Putting aside that fathers should balance parenting duties as seriously as their wives, the fact is many accomplished working mothers have come to the same conclusion about White House opportunities as Conway has, with good reason. While women have become more prominent on presidential staff, it’s often those without children who achieve the top title of assistant to the president, leaving a Moms’ Glass Ceiling in the White House.

The question for Donald Trump and other future presidents is just how much they value advice from talented women who also have a family or desire one. Because so far that has been a challenge. The president and the public would be well served to have more working moms advising at the top echelons of government in this country, where nearly 70 percent of women with children under 18 are in the workforce.

President Barack Obama deserves credit for making progress in bringing on working mothers, even recruiting communications director Jen Psaki while she was pregnant. He also instituted paid parental leave for White House staff. For the next White House, announcements of senior Trump aides so far have been predominantly male.

And despite Obama’s efforts to recruit some working mothers, the vast majority of women who have served as assistants to the president have not had minor children at home. I combed through the White House senior staff list in 2014 looking for exceptions, struck by the irony that Obama was hosting a summit on working families with so few working mothers among his own most senior staff. I found many dads of minor children serving as assistants to the president, but precious few mothers, with National Security Advisor Susan Rice being one prominent exception.

I had my own difficulty navigating parenting while a White House reporter for The Associated Press, a position I held both before I had children and after my second son was born. My first day back on the beat in 2012, I discovered my only place to pump was sitting on a lidless toilet in the bathroom, with no where to place my equipment but the floor between the toilet paper scraps and wet spots. Yet Obama’s signature health care legislation required that workplaces provide space to pump other than a restroom. When I pointed that out to presidential aides, I was told since I didn’t work for the White House there was no obligation for them to provide a lactation space – which seemed a violation of the spirit of the law, if not the letter. I couldn’t cover the White House if I had to travel back to the AP bureau’s lactation room every two hours.

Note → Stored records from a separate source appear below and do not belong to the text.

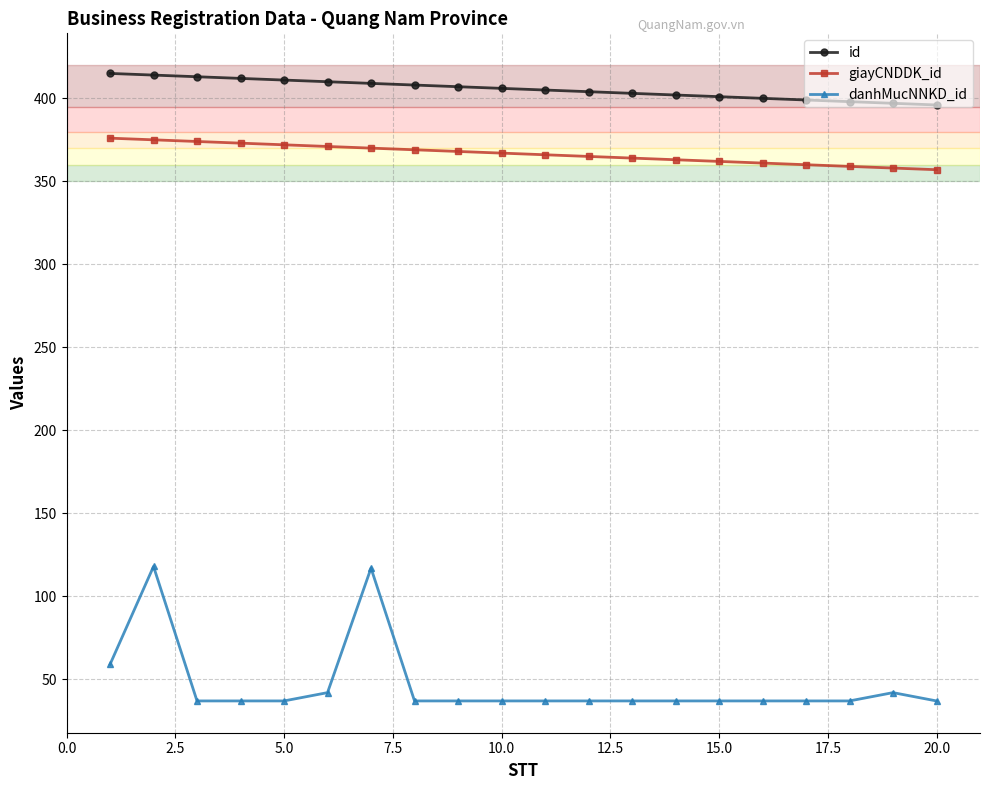

At how many categories does at least one series exceed 240?

20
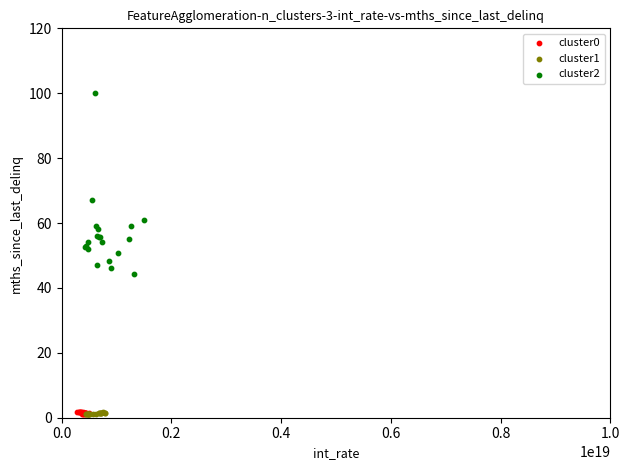

Which series reaches the maximum Y coordinate?

cluster2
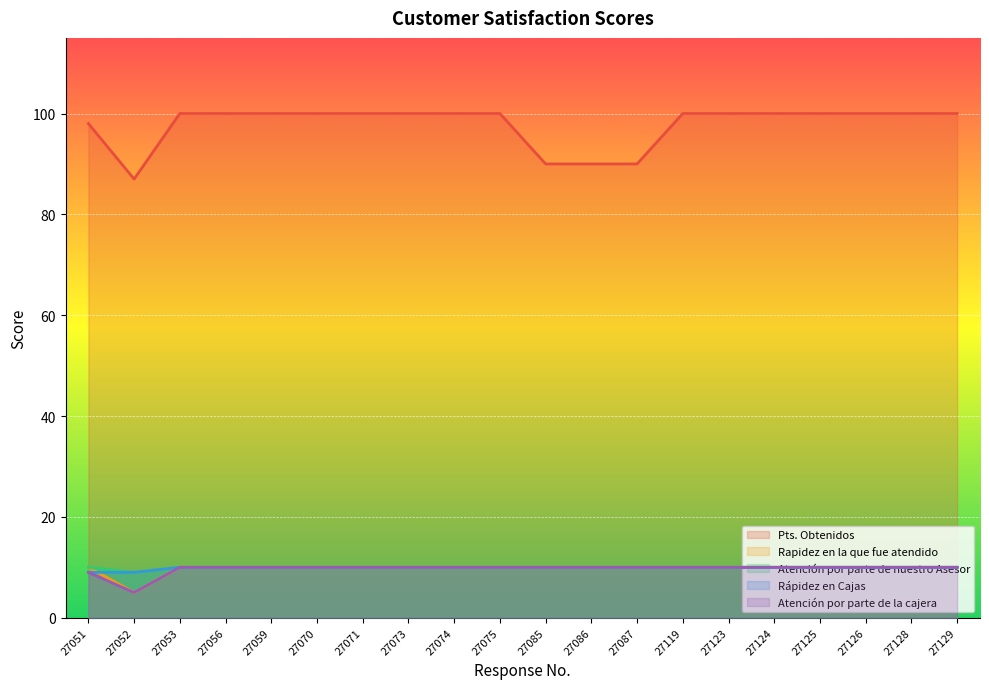

At how many categories does at least one series exceed 83?

20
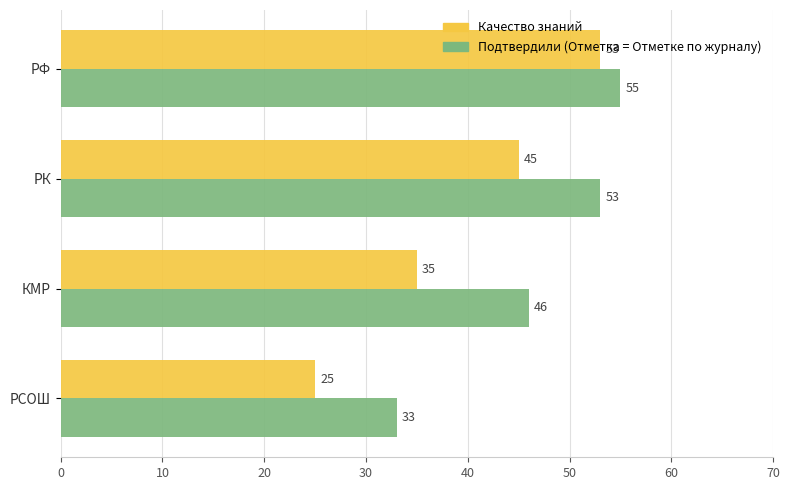

At which category does the chart reach its minimum across all series?

РСОШ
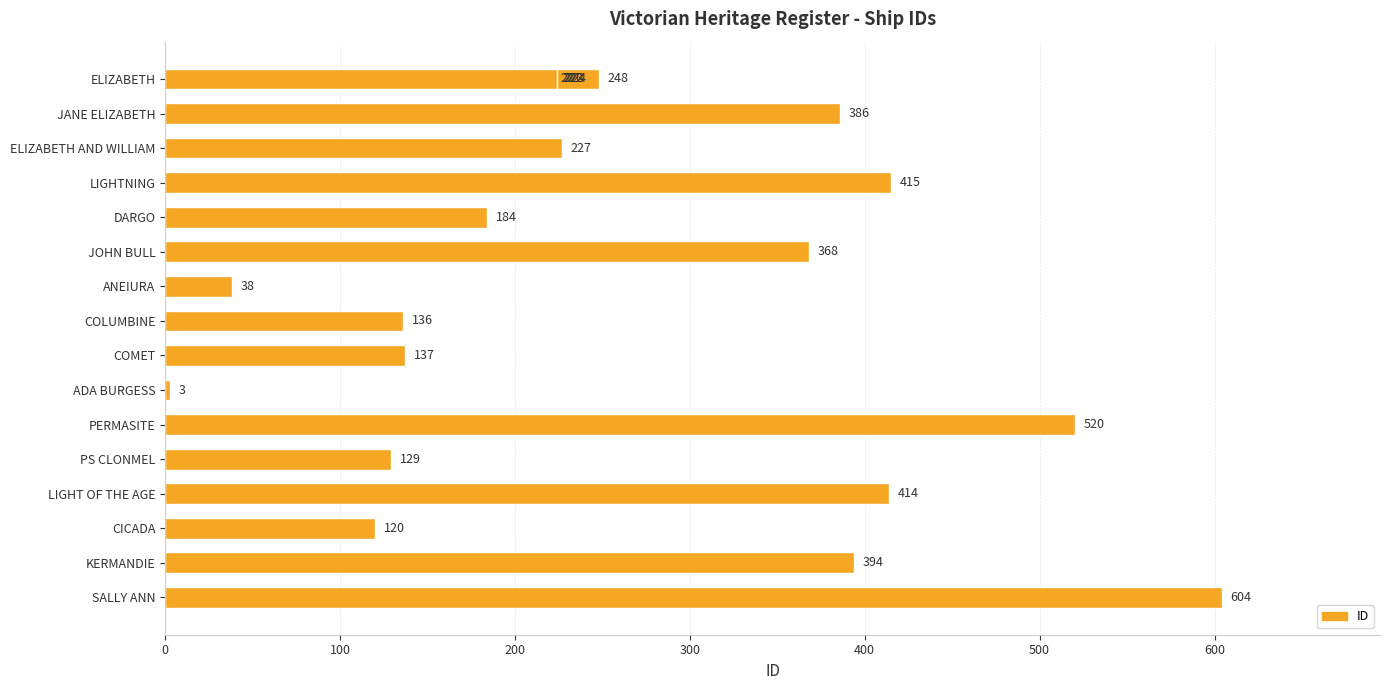

Reading left to right, list all the values displayed in this chart.

248	386	222	221	223	224	227	415	184	368	38	136	137	3	520	129	414	120	394	604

I decided to wean my son, then 9 months old, to be able to do the job. When another nursing mom arrived on the beat soon after, she doggedly pushed for a pumping space until a seldom used radio booth was turned into a lactation room.

It’s just one example of how small changes can be made to transform the White House into an easier workplace for moms, despite its special demands. And although pumping rooms and paid leave policies are great for moms of infants, there need to be more changes to support parents for the long-term. For instance, a regularly scheduled 5:30 p.m. senior staff meeting with the president makes it nearly impossible for parents to pick up young children from daycare that closes at 6 p.m. And while other federal agencies have on-site child care, there’s no such option for White House aides. How about a day care in a neighboring federal building, which would not only be a practical help but send a huge message that parents are valued on the presidential staff?

Whatever personal choice Conway makes about White House employment deserves respect. However, Trump and other future presidents could make it clear for other working mothers who want to serve that their contributions are vital. That means making family friendly policies held up by both candidates during the campaign, like child care and paid parental leave, not just political buzzwords but a concrete reality in the nation’s most prominent of workplaces.